To configure a web application to use the OpenEdge Authentication Gateway, set the following properties in the PAS for OpenEdge web application's instance_name/webapps/Web_app_name/WEB-INF/oeablSecurity.properties file:

  1. http.all.authmanager=sts

    Enables the use of an STS AuthenticationProvider.

  2. sts.UserDetails.stsURL=https://oeag-dns-name:oeag-port-number

    Specifies the URL for the Authentication Gateway connection.

  3. (Optional) sts.UserDetails.noHostVerify=true

    Enable the -nohostverify option to turn off host verification. (Only for servers used for application development and testing.)

  4. (Optional) sts.AuthProvider.userDomain=sts-configured-domain-name

    Specify a fixed OpenEdge domain name that is appended to the client's user-id before authenticating with the Authentication Gateway's STS.

  5. (Optional) sts.UserDetails.stsKeystore=client-key_pathname

    Specify the directory where the STS AuthenticationProvider looks for the Authentication Gateway's client key file.
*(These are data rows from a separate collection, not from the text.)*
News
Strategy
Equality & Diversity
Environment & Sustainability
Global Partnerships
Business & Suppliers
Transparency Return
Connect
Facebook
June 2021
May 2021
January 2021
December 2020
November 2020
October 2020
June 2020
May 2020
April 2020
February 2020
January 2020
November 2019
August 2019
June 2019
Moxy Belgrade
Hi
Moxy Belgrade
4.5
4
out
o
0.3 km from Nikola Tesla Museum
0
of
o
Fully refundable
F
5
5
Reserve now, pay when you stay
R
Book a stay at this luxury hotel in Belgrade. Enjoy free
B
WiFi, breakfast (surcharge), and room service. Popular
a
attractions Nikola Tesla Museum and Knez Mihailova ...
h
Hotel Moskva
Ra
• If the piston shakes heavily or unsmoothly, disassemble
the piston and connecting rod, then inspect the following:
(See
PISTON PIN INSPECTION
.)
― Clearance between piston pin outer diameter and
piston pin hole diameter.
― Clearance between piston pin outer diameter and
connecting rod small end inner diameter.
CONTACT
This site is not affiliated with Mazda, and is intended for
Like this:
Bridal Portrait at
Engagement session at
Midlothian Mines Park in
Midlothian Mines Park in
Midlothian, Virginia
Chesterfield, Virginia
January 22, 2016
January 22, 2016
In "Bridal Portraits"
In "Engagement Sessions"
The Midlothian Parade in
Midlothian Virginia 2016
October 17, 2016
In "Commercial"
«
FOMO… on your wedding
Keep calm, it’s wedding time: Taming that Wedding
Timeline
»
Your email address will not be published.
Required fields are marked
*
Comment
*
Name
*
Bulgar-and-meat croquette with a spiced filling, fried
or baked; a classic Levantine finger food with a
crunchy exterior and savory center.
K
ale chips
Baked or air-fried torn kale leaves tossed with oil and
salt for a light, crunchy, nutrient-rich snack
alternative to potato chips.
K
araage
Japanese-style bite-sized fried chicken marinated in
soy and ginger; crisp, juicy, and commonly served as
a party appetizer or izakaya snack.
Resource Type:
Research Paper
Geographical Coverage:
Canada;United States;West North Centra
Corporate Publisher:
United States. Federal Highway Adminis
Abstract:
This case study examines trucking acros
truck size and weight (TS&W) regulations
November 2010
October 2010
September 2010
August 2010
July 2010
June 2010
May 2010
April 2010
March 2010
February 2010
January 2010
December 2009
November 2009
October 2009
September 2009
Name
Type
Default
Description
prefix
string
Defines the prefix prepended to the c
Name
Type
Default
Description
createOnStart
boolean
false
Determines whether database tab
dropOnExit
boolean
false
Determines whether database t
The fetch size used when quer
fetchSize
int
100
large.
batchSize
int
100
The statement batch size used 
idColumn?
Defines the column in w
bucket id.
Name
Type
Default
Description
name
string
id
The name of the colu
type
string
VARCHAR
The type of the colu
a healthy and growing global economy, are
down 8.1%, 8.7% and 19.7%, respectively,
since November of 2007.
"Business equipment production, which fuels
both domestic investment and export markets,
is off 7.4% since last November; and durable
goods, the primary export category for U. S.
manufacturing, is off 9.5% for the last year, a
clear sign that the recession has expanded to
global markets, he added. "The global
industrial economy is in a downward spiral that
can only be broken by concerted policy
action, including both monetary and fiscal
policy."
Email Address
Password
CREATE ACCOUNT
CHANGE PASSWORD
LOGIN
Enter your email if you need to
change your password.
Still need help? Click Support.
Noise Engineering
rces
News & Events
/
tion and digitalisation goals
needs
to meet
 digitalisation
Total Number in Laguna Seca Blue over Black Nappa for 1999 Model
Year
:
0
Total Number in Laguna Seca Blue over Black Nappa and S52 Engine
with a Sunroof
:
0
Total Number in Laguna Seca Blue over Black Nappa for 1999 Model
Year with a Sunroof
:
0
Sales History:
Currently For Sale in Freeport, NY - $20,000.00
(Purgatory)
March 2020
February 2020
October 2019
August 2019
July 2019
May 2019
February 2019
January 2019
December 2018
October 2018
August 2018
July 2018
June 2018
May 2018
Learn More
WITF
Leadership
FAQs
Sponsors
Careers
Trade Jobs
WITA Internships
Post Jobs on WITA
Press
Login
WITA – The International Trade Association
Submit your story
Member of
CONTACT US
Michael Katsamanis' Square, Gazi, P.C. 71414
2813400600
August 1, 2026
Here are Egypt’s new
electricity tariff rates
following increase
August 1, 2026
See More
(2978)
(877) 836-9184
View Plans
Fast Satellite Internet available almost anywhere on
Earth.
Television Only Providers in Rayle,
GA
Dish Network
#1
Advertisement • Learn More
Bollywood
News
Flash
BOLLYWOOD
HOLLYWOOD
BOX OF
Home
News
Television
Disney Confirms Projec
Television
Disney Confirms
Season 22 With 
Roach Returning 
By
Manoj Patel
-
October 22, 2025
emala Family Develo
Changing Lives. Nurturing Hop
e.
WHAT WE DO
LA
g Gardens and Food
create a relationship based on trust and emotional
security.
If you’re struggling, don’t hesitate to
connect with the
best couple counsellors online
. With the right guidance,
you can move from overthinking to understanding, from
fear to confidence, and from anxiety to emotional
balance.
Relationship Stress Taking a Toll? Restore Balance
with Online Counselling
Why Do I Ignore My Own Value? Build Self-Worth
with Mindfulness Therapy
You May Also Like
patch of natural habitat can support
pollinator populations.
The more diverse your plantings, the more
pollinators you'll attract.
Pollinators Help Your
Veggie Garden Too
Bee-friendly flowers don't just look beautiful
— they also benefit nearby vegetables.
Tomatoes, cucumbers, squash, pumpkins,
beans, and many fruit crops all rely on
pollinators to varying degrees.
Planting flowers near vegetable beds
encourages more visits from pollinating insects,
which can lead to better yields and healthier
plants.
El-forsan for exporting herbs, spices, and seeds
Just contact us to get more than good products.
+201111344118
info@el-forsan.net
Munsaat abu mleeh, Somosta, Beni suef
The STS AuthenticationProvider searches oeablSecurity.properties files for a specified sts.UserDetails.stsKeystore value in the following order and uses the first value it finds:

    1. $CATALINA_BASE/webapps/<web-app-name>/WEB-INF/
    2. $CATALINA_BASE/ablapps/abl-app-name/conf/
    3. $CATALINA_BASE/conf/
    4. $CATALINA_HOME/conf/

    If the path to the client key file is not specified in any of those oeablSecurity.properties files, the value of the STSKEYSTORE multi-session Agent process environment variable is used. And if STSKEYSTORE is not set, the default client key file in openedge_install_dir/keys is used.

  6. (Optional) sts.UserDetails.sniHost=virtual-hostname

    Use this property when the OpenEdge Authentication Gateway server is configured with multiple virtual hosts that are bound to a single IP address. Specify the hostname that you want your web application to connect to. The web application requests the virtual host's TLS certificate during the TLS handshake instead of the Server URL's host.

Next, edit the web application's URL access control file, instance_name/webapps/Web_app_name/WEB-INF/oeablSecurity.csv. If your URL access controls are role-based (I.e.when a user must be assigned a particular role to gain access), you must change the hasRole(...) field to include one of the role names inserted into a client principal issued by the Authentication Gateway's STS.

Note: If the web application's URL access controls use hasRole(...) and the client principal issued by the Authentication Gateway's STS does not include a role attribute, access to some of the application's URLs will be rejected

Finally, optionally specify any advanced STS AuthenticationProvider properties, which include, but are not limited to:

  • Customized TLC connection attributes
  • A customized HTTP header name that is used to pass client-key authorization to an STS
  • A customized HTTP User-agent header value that identifies the client to an STS

Detailed description of these advanced properties can be found in the instance_name/conf/oeablSecurity.properties.README file.